Non so se avete colto la serietà di quanto successo ieri nella riunione del PPE. La trappetta inflitta a Berlusconi del vertice del Partito Popolare Europeo firmata dal suo presidente in persona, Wilfried Martens, ha fatto ridacchiare molti.
Costoro si sono fermati alla superficie, allo sgarbo dei dirigenti internazionali nei confronti del sempre più isolato Silvio, perpetrato per mezzo di un Mario Monti spuntato a Bruxelles come un finferlo dopo una pioggia abbondante.
Mario Monti che, in tutta la sua algida compostezza, ha ricevuto un’investitura dall’alto, dall’Europa in persona: il cavallo su cui puntiamo sei tu. Un impacchettamento della questione politica italiana fatto da democristiani (europei), nella maniera che tanto piace ai democristiani: uno showdown sibillino, formale, ineluttabile, inoppugnabile. Tutti contro uno, e quell’uno colle spalle al muro.
Non c’è molto di positivo, in tutto questo: un sollievo sadico nel vedere il vecchio leader sostanzialmente umiliato – ma forse questo dovrebbe far porre alcune domande sulla maturità del corpo elettorale italiano, incapace di dare chiari segnali di cambiamento, di sostenere un’alternativa, salvo poi godere più o meno sottoveste quando altri fanno il lavoro sporco.
Forse anche la costrizione, sempre per mano europea, nei confronti del centrodestra italiano, obbligato ad assumere forme e modi più seri e decorosi, cercando di somigliare sempre più al nuovo pastore (Monti) che al vecchio padrone.

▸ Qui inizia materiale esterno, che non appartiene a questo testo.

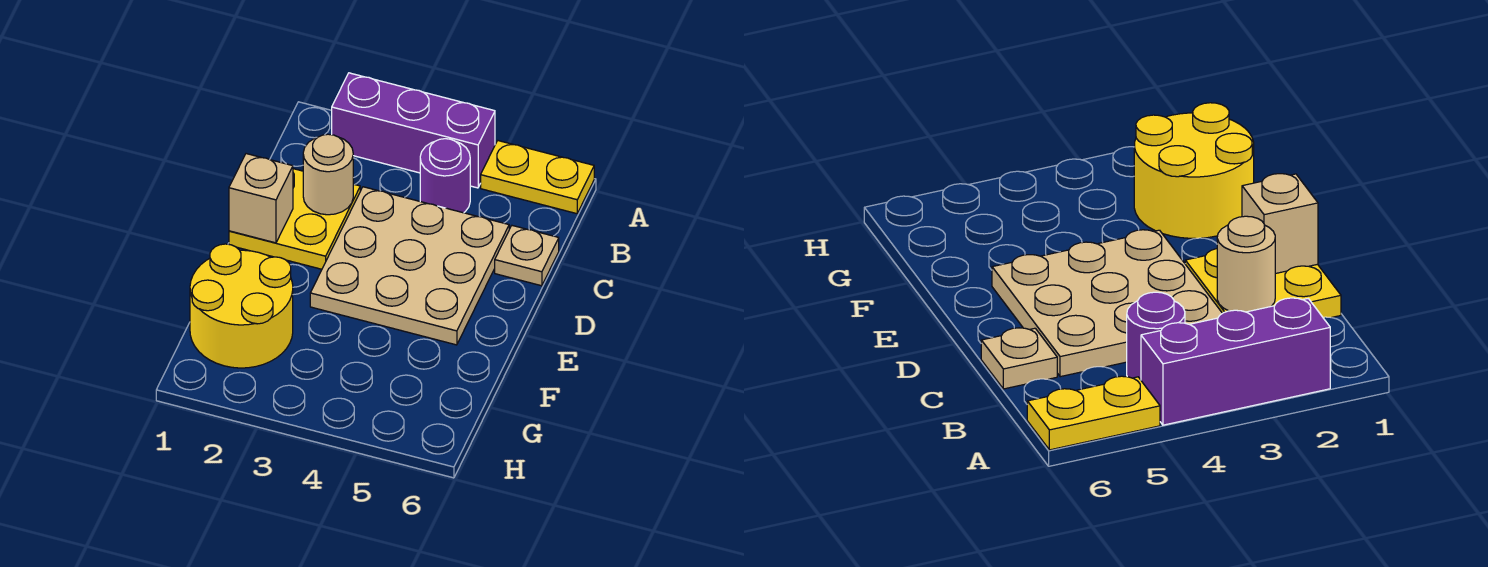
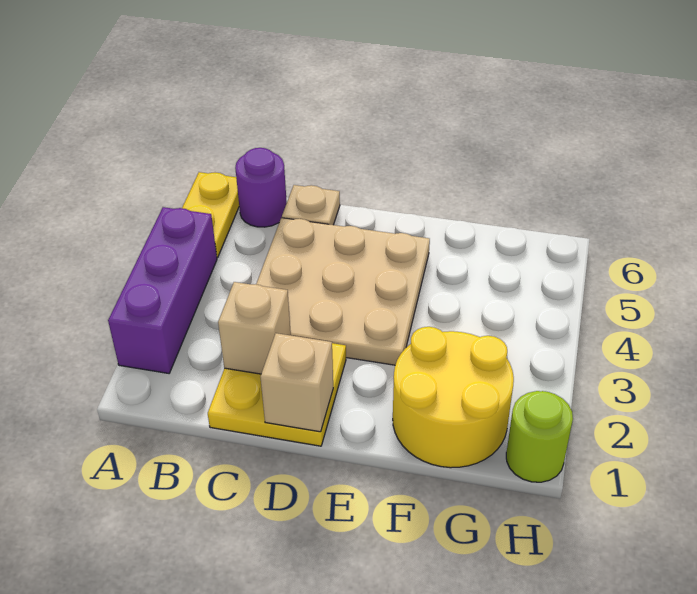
purple 1x1 round brick [420,139,470,213] -> purple 1x1 round brick moved to [235,148,287,227]
tan 1x1 round brick [303,134,353,215] -> tan 1x1 brick [218,282,291,374]
none -> lime 1x1 round brick [506,391,573,482]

Una maturazione che può solo giovare, sia alla destra che alla sinistra.
Nonostante questo, c’è da preoccuparsi: innanzitutto per una endemica mancanza di midollo spinale da parte tanto della destra che del centro italiani. Non sono riusciti a scrollarsi di dosso Berlusconi, non sono riusciti a ritagliarsi un proprio spazio quando il proprietario si è fatto da parte, non riescono a consigliarlo adeguatamente ora, non riescono (qui l’Udc) a decretarne una fine politica al di là di quella personale.
C’è da chiedersi come farà Monti a far fruttare un così misero gruzzolo di talenti, se non imponendo le proprie personalità e visione di insieme su un gruppo di parlamentari da trattare a questo punto come meri esecutori in Parlamento delle direttive governative – yes men prima, yes men dopo.
In secondo luogo, per una credibilità dell’ipotetico Governo Monti II: come potrebbe farsi supportare da una maggioranza Pdl + Udc che non solo è responsabile dell’ultimo decennio, ma che in buona parte non ha nemmeno rinnegato né il tempo passato né il suo leader? Una maggioranza che più o meno sostanzialmente continuerebbe ad essere guidata dal patrimonio Fininvest?
Terzo: il Governo Monti attuale è stato politicamente accettato in quanto “apolitico” e “tecnico”. La partecipazione di Monti a quel vertice sconfessa questa etichetta, dichiarando formalmente (sostanzialmente, qualcuno lo aveva per così dire subodorato) di appartenere a quella determinata corrente e mirare – dovesse candidarsi come Presidente del Consiglio – a quel preciso bacino elettorale.
Via la maschera, via l’ecumenismo, via la solidarietà nazionale: il tutto, tra l’altro, per far nascere una destra più elegante ma sostanzialmente sempre sbagliata, una destra legata a doppio filo con l’elettorato cattolico, con tendenze sociali (quindi, con una finestra sull’estremismo alla Storace, che avrà sempre una ragion d’essere, seppur limitata e magari extraparlamentare), burocratica e conservatrice nel senso più deleterio del termine. Di liberalismo, al solito, manco l’ombra.
Infine, la tracotanza delle istituzioni europee: la trattatistica farraginosa, la mancanza di rappresentatività, le politiche confuse dedicate ad ambiti marginali non hanno impedito ai vicini di casa di suggerire il nostro futuro amministratore di condominio.
Una ingerenza sinceramente poco tollerabile, anche per un europeista: in assenza di una formalizzazione giuridica una mossa del genere è una gravissima mancanza di riguardo nei confronti dell’Italia, che è pur sempre membro fondatore dell’Unione Europea – e non c’è Berlusconi che tenga, merita rispetto: chi gioisce per lo sgarbo arrecato è perché antepone il livore contro Berlusconi al rispetto verso il proprio Paese, e di costoro non abbiamo bisogno né per abbattere il vecchio né (tantomeno) per costruire il nuovo.